Task instructions: Copy out exactly the lines from the first line of the material below through the line containing "micrograph reveals immunohistochemical", and nothing beyond them.

═══

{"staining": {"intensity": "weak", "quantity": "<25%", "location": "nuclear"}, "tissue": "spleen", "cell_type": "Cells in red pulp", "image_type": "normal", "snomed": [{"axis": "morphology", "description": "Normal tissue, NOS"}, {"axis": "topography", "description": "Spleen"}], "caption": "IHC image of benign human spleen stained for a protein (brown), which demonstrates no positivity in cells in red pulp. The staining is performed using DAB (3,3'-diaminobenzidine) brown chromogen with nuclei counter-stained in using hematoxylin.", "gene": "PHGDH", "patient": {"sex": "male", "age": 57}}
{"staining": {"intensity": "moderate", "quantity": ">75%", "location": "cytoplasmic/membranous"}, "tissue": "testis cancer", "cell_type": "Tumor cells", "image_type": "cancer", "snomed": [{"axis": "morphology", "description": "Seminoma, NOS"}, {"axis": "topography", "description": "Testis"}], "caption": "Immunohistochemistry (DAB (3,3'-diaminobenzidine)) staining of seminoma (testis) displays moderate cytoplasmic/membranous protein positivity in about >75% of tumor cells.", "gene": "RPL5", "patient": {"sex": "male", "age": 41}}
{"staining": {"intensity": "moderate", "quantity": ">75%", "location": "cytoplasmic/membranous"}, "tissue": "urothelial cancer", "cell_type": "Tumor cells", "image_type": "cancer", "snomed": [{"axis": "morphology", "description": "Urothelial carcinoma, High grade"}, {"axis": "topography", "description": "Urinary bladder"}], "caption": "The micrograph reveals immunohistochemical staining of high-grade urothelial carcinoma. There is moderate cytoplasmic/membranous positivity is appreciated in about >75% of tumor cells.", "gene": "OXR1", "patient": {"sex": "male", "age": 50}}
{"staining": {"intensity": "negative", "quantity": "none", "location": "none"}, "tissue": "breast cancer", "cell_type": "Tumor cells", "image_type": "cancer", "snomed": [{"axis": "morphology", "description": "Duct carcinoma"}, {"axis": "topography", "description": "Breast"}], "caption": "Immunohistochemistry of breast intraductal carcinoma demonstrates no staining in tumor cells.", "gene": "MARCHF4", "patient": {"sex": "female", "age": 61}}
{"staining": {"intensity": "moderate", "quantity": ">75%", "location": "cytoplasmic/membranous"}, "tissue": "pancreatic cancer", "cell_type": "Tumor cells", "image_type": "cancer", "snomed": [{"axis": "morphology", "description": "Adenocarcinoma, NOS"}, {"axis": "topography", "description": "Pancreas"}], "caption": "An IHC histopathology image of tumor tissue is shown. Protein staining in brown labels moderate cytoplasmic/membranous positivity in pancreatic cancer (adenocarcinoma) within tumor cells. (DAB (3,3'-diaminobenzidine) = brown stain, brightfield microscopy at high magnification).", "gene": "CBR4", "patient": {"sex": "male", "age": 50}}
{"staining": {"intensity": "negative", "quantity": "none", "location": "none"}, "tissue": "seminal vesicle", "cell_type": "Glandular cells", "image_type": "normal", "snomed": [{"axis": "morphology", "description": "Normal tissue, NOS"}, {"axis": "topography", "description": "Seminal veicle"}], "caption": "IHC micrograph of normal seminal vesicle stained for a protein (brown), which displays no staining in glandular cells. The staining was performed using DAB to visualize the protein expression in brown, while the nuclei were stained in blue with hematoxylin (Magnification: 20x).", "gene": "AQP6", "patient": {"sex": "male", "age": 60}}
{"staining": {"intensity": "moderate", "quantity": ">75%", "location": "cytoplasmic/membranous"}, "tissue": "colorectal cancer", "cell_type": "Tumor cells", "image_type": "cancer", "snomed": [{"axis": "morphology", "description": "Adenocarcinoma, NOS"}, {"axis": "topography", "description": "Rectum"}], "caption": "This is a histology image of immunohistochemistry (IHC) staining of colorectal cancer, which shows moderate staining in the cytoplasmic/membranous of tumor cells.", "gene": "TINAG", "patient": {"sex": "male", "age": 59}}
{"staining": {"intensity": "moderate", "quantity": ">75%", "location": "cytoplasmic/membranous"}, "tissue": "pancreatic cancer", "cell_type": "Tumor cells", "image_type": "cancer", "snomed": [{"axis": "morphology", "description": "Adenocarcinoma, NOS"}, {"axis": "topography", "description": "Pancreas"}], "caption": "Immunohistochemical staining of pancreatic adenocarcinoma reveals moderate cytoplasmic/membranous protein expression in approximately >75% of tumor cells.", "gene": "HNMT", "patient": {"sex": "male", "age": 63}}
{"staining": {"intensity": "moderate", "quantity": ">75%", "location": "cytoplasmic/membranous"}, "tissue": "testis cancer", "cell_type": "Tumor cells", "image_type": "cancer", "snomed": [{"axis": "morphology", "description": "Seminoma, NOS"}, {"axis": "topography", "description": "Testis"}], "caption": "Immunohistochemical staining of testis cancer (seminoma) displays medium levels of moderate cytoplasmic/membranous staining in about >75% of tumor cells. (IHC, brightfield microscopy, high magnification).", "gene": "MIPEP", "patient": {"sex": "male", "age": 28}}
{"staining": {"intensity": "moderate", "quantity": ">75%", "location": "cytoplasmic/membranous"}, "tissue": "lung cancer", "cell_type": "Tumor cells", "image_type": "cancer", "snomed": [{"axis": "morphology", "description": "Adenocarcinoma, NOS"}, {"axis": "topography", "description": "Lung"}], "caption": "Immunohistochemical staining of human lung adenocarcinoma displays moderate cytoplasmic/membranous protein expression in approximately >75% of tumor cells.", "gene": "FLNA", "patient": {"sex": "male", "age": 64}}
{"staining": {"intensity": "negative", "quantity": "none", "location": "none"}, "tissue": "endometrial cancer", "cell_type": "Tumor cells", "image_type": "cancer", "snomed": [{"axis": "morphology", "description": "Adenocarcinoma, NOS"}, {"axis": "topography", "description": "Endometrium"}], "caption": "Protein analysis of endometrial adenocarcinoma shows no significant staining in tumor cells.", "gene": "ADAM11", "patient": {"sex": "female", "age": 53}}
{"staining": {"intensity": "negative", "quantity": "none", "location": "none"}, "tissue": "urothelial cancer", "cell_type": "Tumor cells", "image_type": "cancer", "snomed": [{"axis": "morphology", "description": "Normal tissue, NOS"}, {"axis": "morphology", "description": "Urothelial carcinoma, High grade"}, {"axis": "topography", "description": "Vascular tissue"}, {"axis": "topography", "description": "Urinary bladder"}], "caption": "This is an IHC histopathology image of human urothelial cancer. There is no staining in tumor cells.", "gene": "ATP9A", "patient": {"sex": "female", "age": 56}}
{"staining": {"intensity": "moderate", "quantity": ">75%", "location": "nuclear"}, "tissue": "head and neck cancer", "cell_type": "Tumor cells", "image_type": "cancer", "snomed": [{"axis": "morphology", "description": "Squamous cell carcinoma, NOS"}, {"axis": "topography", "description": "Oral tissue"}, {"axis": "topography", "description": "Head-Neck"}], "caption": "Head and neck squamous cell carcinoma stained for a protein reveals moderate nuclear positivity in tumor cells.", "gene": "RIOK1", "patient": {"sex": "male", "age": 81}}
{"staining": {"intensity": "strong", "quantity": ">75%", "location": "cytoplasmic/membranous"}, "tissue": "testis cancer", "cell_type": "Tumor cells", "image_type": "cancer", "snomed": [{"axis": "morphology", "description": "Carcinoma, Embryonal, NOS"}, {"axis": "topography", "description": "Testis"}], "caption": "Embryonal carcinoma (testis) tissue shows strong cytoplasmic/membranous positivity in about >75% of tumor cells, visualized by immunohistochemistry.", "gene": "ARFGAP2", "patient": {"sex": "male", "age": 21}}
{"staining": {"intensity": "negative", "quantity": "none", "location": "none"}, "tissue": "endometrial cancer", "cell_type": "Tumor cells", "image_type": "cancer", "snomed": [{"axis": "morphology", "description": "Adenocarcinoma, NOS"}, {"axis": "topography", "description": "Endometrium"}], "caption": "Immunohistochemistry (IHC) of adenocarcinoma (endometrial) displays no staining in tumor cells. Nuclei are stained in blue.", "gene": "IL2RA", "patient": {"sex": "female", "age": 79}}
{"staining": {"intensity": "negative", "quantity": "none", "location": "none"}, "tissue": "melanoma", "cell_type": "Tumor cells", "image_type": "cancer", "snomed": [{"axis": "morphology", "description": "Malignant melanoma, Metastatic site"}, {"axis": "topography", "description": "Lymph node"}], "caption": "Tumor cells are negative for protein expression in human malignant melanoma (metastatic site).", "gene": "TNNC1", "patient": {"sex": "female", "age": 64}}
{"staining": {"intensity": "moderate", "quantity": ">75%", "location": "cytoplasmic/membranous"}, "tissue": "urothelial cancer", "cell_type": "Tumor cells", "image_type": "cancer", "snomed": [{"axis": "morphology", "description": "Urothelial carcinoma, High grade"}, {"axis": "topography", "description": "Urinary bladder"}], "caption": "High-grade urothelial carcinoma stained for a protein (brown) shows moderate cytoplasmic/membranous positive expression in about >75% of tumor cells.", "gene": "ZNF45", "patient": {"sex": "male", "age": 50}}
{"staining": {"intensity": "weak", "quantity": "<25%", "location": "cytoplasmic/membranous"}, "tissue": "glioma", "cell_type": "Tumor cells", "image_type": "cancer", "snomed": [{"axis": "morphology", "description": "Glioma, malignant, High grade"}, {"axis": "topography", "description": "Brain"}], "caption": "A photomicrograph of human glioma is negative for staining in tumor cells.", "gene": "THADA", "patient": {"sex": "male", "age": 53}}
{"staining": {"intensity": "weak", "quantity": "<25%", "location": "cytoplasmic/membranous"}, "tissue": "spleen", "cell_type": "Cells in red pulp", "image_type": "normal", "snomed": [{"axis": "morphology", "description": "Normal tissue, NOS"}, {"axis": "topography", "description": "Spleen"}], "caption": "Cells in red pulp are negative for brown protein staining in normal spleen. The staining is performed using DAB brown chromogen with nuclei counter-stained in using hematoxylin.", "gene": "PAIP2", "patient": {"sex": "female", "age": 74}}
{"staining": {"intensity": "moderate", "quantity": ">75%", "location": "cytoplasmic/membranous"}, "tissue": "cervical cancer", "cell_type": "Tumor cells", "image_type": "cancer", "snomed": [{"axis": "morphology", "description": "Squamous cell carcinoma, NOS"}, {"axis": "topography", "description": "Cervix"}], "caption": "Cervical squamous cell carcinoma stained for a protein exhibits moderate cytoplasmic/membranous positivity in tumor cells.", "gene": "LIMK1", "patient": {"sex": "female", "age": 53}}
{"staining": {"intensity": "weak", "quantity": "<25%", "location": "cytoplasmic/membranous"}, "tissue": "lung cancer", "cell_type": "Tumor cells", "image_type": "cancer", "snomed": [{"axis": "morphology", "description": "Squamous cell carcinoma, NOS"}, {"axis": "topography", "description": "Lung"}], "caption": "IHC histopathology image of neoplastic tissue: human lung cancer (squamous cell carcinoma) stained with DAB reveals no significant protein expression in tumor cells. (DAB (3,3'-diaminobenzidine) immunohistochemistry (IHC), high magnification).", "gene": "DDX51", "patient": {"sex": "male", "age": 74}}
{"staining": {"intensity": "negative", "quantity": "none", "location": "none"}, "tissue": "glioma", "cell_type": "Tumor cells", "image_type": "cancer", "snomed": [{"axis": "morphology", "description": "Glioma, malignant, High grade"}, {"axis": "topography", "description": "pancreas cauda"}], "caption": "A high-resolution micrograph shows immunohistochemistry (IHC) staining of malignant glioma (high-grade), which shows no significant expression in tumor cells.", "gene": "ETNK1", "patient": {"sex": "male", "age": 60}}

═══

Finished exercise:
{"staining": {"intensity": "weak", "quantity": "<25%", "location": "nuclear"}, "tissue": "spleen", "cell_type": "Cells in red pulp", "image_type": "normal", "snomed": [{"axis": "morphology", "description": "Normal tissue, NOS"}, {"axis": "topography", "description": "Spleen"}], "caption": "IHC image of benign human spleen stained for a protein (brown), which demonstrates no positivity in cells in red pulp. The staining is performed using DAB (3,3'-diaminobenzidine) brown chromogen with nuclei counter-stained in using hematoxylin.", "gene": "PHGDH", "patient": {"sex": "male", "age": 57}}
{"staining": {"intensity": "moderate", "quantity": ">75%", "location": "cytoplasmic/membranous"}, "tissue": "testis cancer", "cell_type": "Tumor cells", "image_type": "cancer", "snomed": [{"axis": "morphology", "description": "Seminoma, NOS"}, {"axis": "topography", "description": "Testis"}], "caption": "Immunohistochemistry (DAB (3,3'-diaminobenzidine)) staining of seminoma (testis) displays moderate cytoplasmic/membranous protein positivity in about >75% of tumor cells.", "gene": "RPL5", "patient": {"sex": "male", "age": 41}}
{"staining": {"intensity": "moderate", "quantity": ">75%", "location": "cytoplasmic/membranous"}, "tissue": "urothelial cancer", "cell_type": "Tumor cells", "image_type": "cancer", "snomed": [{"axis": "morphology", "description": "Urothelial carcinoma, High grade"}, {"axis": "topography", "description": "Urinary bladder"}], "caption": "The micrograph reveals immunohistochemical staining of high-grade urothelial carcinoma. There is moderate cytoplasmic/membranous positivity is appreciated in about >75% of tumor cells.", "gene": "OXR1", "patient": {"sex": "male", "age": 50}}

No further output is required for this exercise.